Split lagre Docx file into multiple small Docx files

PostPosted: Tue Apr 02, 2019 6:17 pm
by purushotham
Please need me help.

Actually I am converting large docx into html using Docx4J which is taking so much time.

So can I split large docx file into multiple small docx files?

Re: Split lagre Docx file into multiple small Docx files

PostPosted: Tue Apr 02, 2019 6:53 pm
by jason
How many pages?

The high tech approach would be to use MergeDocx, part of the commercial Docx4j Enterprise Edition.

The low tech approach is simply to make a copies of the docx, containing different "chunks" of the MainDocumentPart's content list.

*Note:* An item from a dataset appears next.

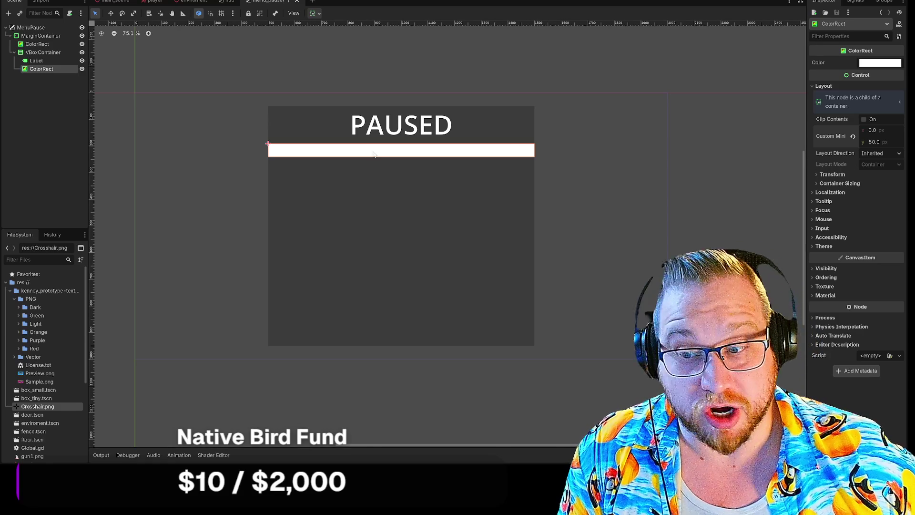
right_click(43, 53)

With the low tech approach each of the small docx files would contain all the images etc (ie include those not actually used in the "chunk"), but this probably doesn't matter for your application.

There are some issues to consider when splitting a document up, for example:

- does it contain sections which inherit from one another? you probably don't care if you are creating HTML.

- hyperlinks/cross references between chunks

Re: Split lagre Docx file into multiple small Docx files

PostPosted: Tue Apr 02, 2019 8:08 pm
by purushotham
I am giving 200 pages docx file. It is taking nearly 3minutes.

Re: Split lagre Docx file into multiple small Docx files

PostPosted: Tue Apr 02, 2019 8:36 pm
by jason
Uploading to where? What CPU? What -Xmx? You could try to understand where the time is being consumed.

There is also Docx4J.FLAG_EXPORT_PREFER_NONXSL which is quicker, but missing some features. See https://github.com/plutext/docx4j/blob/ ... .java#L155

Re: Split lagre Docx file into multiple small Docx files

PostPosted: Tue Apr 02, 2019 9:01 pm
by purushotham
Very much thanks a lot for giving me suggestion.

Performance issue because of my CPU.

And that Docx4J.FLAG_EXPORT_PREFER_NONXSL is also working fastly.